В гастрономе, действуя хладнокровно и обдуманно, он купил двух охлажденных кур по два рубля шестьдесят пять копеек за килограмм и завернул их в полиэтиленовый мешок с прорезью. Алюминиевый пакет он тщательно разгладил и спрятал на груди под пальто. После этого Павел Сергеевич вновь отправился в Солнечное.
Он добрался до дачи в девятом часу вечера. Промерзший коттедж встретил его угрюмой тишиной. Где-то вдали лаяли собаки. Павел Сергеевич допил оставшуюся водку прямо из горлышка и приступил к делу.
Прежде всего он принес из сарая охапку березовых дров и растопил печку. Дрова занялись неохотно, Кузин извел на растопку почти все газеты, обнаруженные в доме. Наконец пламя загудело. Кузин в пальто присел на табуретку перед открытой дверцей топки и долго смотрел на бушующее пламя. Затем одну за другой он сунул в топку кур и прикрыл дверцу.
Через несколько минут в кухне возник аппетитный аромат жареной курятины, сменившийся вскоре горьким запахом подгорелого мяса.
Кремация кур была закончена за полночь.
Павел Сергеевич открыл топку и увидел в печи черные обугленные остовы. Он подождал, пока уймется пламя и погаснут угли. Затем, пользуясь совком, он осторожно извлек из топки останки кур вместе с золой, ссыпав прах на подстеленную газету. Далее Кузин пользовался уже столовой ложкой, измельчая ею останки и осторожно наполняя ими пакет из фольги сквозь имевшуюся прорезь. Вскоре пакет приобрел прежний пухлый и увесистый вид, и Павел Сергеевич с максимальной тщательностью заклеил прорезь найденной, по счастью, в подсобке с инструментами прозрачной липкой лентой. Закончив работу, он положил пакет на стол, и тут нервы не выдержали. С Павлом Сергеевичем впервые за много лет случилась истерика.

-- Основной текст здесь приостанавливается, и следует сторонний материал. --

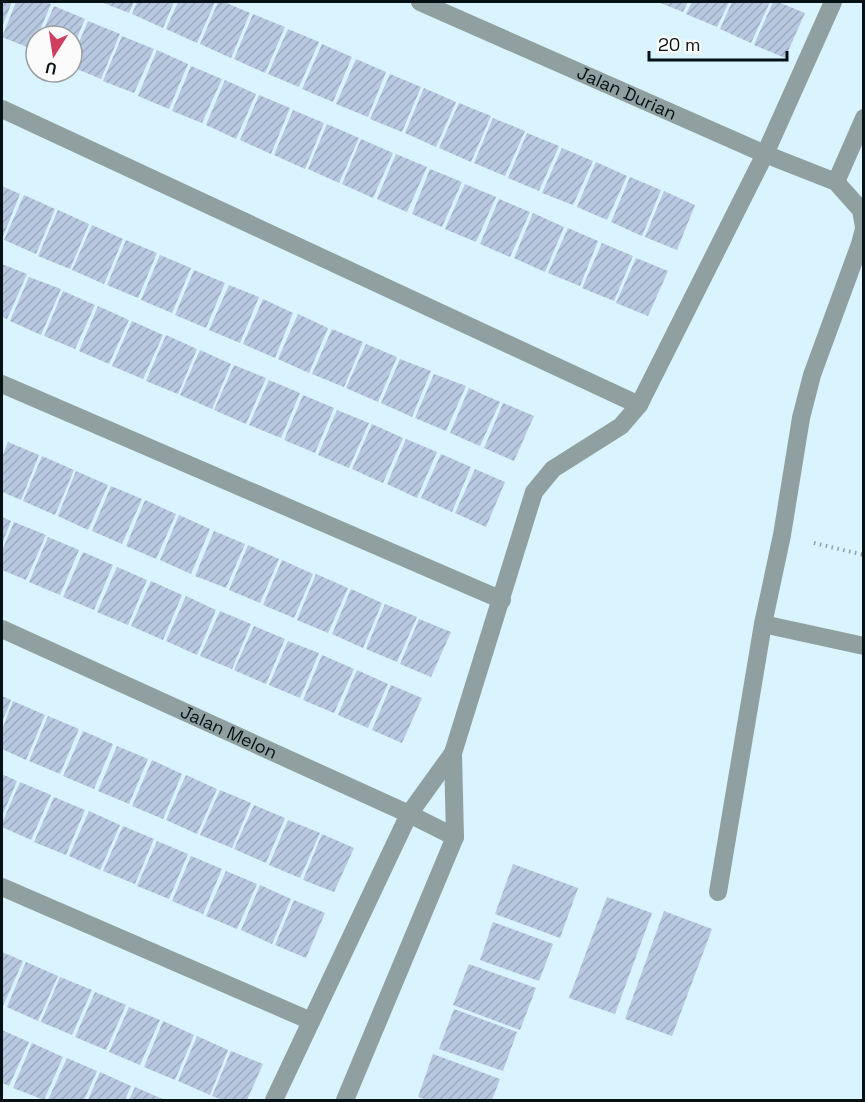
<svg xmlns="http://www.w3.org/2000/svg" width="865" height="1102" font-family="'Space Grotesk',sans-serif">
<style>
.building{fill:url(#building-hatch)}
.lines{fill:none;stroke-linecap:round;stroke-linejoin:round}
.path{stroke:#8ba0a9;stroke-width:4;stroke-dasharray:1.5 4.5;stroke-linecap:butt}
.street{stroke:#90a0a0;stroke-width:18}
.labels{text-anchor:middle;stroke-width:6;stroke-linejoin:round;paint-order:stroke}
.street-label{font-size:18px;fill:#061116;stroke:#fbfbfb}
</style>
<defs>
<pattern id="building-hatch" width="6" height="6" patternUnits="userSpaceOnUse" patternTransform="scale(1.5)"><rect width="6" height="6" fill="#b7c8e0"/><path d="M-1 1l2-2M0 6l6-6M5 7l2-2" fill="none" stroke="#9cabbf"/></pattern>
</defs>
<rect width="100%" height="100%" fill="#d9f3ff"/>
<!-- building -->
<g class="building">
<polygon points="2,2 12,2 2,27"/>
<polygon points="16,2 45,2 51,4 32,49 2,37"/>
<polygon points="101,2 134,2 129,13"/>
<polygon points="137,2 174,2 163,28 132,14"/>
<polygon points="178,2 215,2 197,43 166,29"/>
<polygon points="218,2 224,2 250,13 231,58 200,44"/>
<polygon points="658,2 688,2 683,12"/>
<polygon points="692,2 729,2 717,27 686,14"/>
<polygon points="732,2 770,2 751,43 720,29"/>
<polygon points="773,2 778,2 805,13 785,58 754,45"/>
<polygon points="54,6 85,19 72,50 72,36 41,36"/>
<polygon points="253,14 285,27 265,73 234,59"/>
<polygon points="88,21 120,34 101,79 72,67 72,59"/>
<polygon points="288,29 319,42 299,87 268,74"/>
<polygon points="122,36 154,49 134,93 103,81"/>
<polygon points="322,44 352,57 333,102 302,89"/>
<polygon points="157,50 188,64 169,109 138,96"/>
<polygon points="356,59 386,72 368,117 336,104"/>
<polygon points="191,66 222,79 202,123 172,111"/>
<polygon points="390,74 421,87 402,132 370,119"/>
<polygon points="225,80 256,94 236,139 206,125"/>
<polygon points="424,88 456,102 436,147 405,133"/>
<polygon points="259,95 290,108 271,154 240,140"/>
<polygon points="459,103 491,116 471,162 439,148"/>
<polygon points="293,110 324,123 305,169 274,155"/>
<polygon points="493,118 525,131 505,176 474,163"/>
<polygon points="327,124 359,138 339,183 308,169"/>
<polygon points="527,133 559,146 539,191 508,178"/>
<polygon points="361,139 393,153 373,198 342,184"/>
<polygon points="562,148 593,161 573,205 542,193"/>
<polygon points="396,154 427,167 407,212 377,199"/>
<polygon points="596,162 627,176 607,220 577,207"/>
<polygon points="430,169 462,182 442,227 412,214"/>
<polygon points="630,177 661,190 642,236 611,222"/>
<polygon points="465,184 496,197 476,242 445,229"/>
<polygon points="2,186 20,194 2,239"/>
<polygon points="664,191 695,205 677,250 645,237"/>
<polygon points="24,195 55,209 36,254 4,240"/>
<polygon points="499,199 530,212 510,257 480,244"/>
<polygon points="58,210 89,224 70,269 38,256"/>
<polygon points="533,213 564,227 545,272 514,258"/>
<polygon points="92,225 123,239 104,284 72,270"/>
<polygon points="568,228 598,241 580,286 548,273"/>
<polygon points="126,240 157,253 138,298 107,285"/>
<polygon points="602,243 633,256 614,301 582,288"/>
<polygon points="160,255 191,268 172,313 141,300"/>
<polygon points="636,258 668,271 648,316 616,303"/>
<polygon points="2,264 27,274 7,319 2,317"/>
<polygon points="194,270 225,283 206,328 175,315"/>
<polygon points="29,277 61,289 41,335 10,321"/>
<polygon points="229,285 259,297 240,343 209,330"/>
<polygon points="63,291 95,305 75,349 44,336"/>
<polygon points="263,299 293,313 275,358 243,344"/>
<polygon points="98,306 129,320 109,364 79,351"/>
<polygon points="298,314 328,328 309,373 278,359"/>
<polygon points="132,321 163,335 143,379 112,366"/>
<polygon points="332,329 363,342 344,387 312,374"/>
<polygon points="166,335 197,349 178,394 146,381"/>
<polygon points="366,344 397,357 378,402 346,388"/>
<polygon points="200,350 231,364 212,409 180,395"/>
<polygon points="400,359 431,371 412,417 381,403"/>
<polygon points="234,365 266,378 246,424 214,410"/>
<polygon points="434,374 466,386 446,431 415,418"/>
<polygon points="269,380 300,393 281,438 249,425"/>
<polygon points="469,388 500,402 480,446 450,433"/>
<polygon points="303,395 334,408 315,453 284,440"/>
<polygon points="503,403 534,416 514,461 484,448"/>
<polygon points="337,410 369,423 349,468 318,455"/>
<polygon points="372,424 403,438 383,483 352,469"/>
<polygon points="406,439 437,452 417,498 387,484"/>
<polygon points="8,442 39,455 21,500 2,492 2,457"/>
<polygon points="441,454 471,467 452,512 421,498"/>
<polygon points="42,456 74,470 55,515 23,501"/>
<polygon points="475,469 505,482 486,527 455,513"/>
<polygon points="76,471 108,485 88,530 58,516"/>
<polygon points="111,486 142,499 122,544 92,531"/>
<polygon points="145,500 176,514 156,559 126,546"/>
<polygon points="179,515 210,529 191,574 160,560"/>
<polygon points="2,517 11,521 2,544"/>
<polygon points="14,522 46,535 26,580 2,570 2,551"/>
<polygon points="214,531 245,544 226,588 195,576"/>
<polygon points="48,537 79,550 60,595 29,582"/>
<polygon points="248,545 279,559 260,603 229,590"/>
<polygon points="83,552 113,565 94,610 63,597"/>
<polygon points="282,560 313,574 294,618 263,605"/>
<polygon points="117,567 147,580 128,625 97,612"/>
<polygon points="316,574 348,588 328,633 297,620"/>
<polygon points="151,581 182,595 163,640 131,626"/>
<polygon points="351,589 382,603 363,648 332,634"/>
<polygon points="186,596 216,610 197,655 166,641"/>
<polygon points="385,604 417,617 397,662 366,649"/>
<polygon points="220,611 251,624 232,669 200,656"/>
<polygon points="419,619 451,632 431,677 400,664"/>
<polygon points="254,626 285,639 266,684 234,670"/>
<polygon points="288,641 319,653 300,698 269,685"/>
<polygon points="322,655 354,669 334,713 303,700"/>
<polygon points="357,670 388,684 368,728 338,715"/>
<polygon points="391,685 422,698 402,743 372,730"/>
<polygon points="2,696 11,700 2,722"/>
<polygon points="13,701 45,715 26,760 2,749 2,730"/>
<polygon points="48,716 79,729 60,774 29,761"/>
<polygon points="83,731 113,744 94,789 63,776"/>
<polygon points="117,746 148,759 129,804 98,791"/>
<polygon points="152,760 182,774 163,819 132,806"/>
<polygon points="2,774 17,781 2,816"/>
<polygon points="186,775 217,789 197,834 166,820"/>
<polygon points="20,782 51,795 31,840 2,827 2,823"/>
<polygon points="220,790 251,803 232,848 200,835"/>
<polygon points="54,797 85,810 66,855 34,842"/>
<polygon points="254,805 285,818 266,863 234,849"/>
<polygon points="89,811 120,825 100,870 69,856"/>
<polygon points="288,820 320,833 300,878 269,865"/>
<polygon points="123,826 154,839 135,884 103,871"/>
<polygon points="322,834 354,848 334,892 303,880"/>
<polygon points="157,841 188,854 169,899 137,886"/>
<polygon points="191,856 222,869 203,914 172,901"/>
<polygon points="513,864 578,888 560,938 495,914"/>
<polygon points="226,871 257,884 237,929 206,916"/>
<polygon points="260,885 291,899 272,944 241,930"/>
<polygon points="607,897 652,913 615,1014 569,998"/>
<polygon points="294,900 325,913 306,958 275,945"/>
<polygon points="664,911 712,929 672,1036 625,1019"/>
<polygon points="493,922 553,944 539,981 480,960"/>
<polygon points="2,952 23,961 3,1006 2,1005"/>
<polygon points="26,962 58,976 38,1021 7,1007"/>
<polygon points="469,964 536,988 520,1030 453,1005"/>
<polygon points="60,977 92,990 72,1035 41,1022"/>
<polygon points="95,992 126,1005 106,1050 75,1037"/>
<polygon points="129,1007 160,1020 140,1065 109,1052"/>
<polygon points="454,1009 517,1032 503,1071 439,1049"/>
<polygon points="163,1021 194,1035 175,1080 144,1067"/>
<polygon points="2,1030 29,1042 9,1086 2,1083"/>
<polygon points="197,1036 228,1050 210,1095 178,1081"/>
<polygon points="32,1043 63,1057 44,1100 13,1088"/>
<polygon points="231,1051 263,1064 247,1100 223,1100 212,1096"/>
<polygon points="433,1054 500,1079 492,1100 428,1100 418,1097"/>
<polygon points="67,1058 97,1071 84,1100 48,1100"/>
<polygon points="100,1072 131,1086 125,1100 88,1100"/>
<polygon points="135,1087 165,1100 129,1100"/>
</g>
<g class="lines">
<!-- path -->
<polyline class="path" points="814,543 864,555"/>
<!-- street -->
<g class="street">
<path id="s1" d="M420,2L765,154L836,182L861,210L864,227"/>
<polyline points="2,109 639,405"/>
<polyline points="836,182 864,118"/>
<polyline points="2,384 502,600"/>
<polyline points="763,624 864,646"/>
<path id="s2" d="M2,629L409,814L455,837"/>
<polyline points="2,887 311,1021"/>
<polyline points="718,892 763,624 782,535 801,418 812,375 860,244 864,229"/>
<polyline points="274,1100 409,814 453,753 534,492 553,469 621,426 639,405 765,154 833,2"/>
<polyline points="345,1100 455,837 453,753"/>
</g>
</g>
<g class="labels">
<!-- street labels -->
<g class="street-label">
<text dy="6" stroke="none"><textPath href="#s1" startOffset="226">Jalan Durian</textPath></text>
<text dy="6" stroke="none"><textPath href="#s2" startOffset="249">Jalan Melon</textPath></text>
</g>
</g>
<!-- border -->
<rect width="865" height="1102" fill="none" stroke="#061116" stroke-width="6"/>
<!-- north arrow -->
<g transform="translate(54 54) rotate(192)"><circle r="28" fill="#fbfbfb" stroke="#999d9f" stroke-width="1.5"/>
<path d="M0-4.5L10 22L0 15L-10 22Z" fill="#ce3e5e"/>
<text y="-9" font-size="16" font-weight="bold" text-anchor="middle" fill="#061116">U</text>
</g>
<!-- scale -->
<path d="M649 51v9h138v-9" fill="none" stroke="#061116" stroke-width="3"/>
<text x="658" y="51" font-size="18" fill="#061116" stroke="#fbfbfb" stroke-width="4.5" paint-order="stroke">20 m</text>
</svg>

Он всхлипывал, трясся — то ли от холода, то ли от ужаса, — потом закурил, тоже впервые за много лет, найдя трясущимися руками пачку «Столичных», оставленную в доме еще летом заезжими гостями. «Господи, за что нас так? За что?» — повторял он неслушающимися губами, вдыхая дымный запах сгоревших птиц, превратившихся в желанный коммунистический пепел.
Заснул Кузин под утро, повалившись в пальто на холодную жесткую кровать. Пламя кремации не смогло прогреть замерзший дом, с губ Кузина слетали при дыхании облачка пара.
Домой он вернулся к полудню следующего дня с руками, перепачканными в золе, позвонил на работу Алле Вениаминовне, сказал, что отменили вечерние электрички. Потом принял душ, побрился и отправился с прахом в райком.
…Кур хоронили через неделю. Церемония была расцвечена пионерским знаменем с горном и барабаном, а также делегацией профкома чулочной фабрики. Кроме пионеров и месткомовцев присутствовали супруги Кузины и поручитель Храпатый. В нижней части обелиска Вениамину Григорьевичу Шерману сияла новенькая надпись золотом, сделанная за счет райкома: «Здесь покоится прах Иеремии Сейлинга-Шермана, рабочего-металлиста, члена Коммунистической партии Великобритании». И стояли даты рождения и смерти.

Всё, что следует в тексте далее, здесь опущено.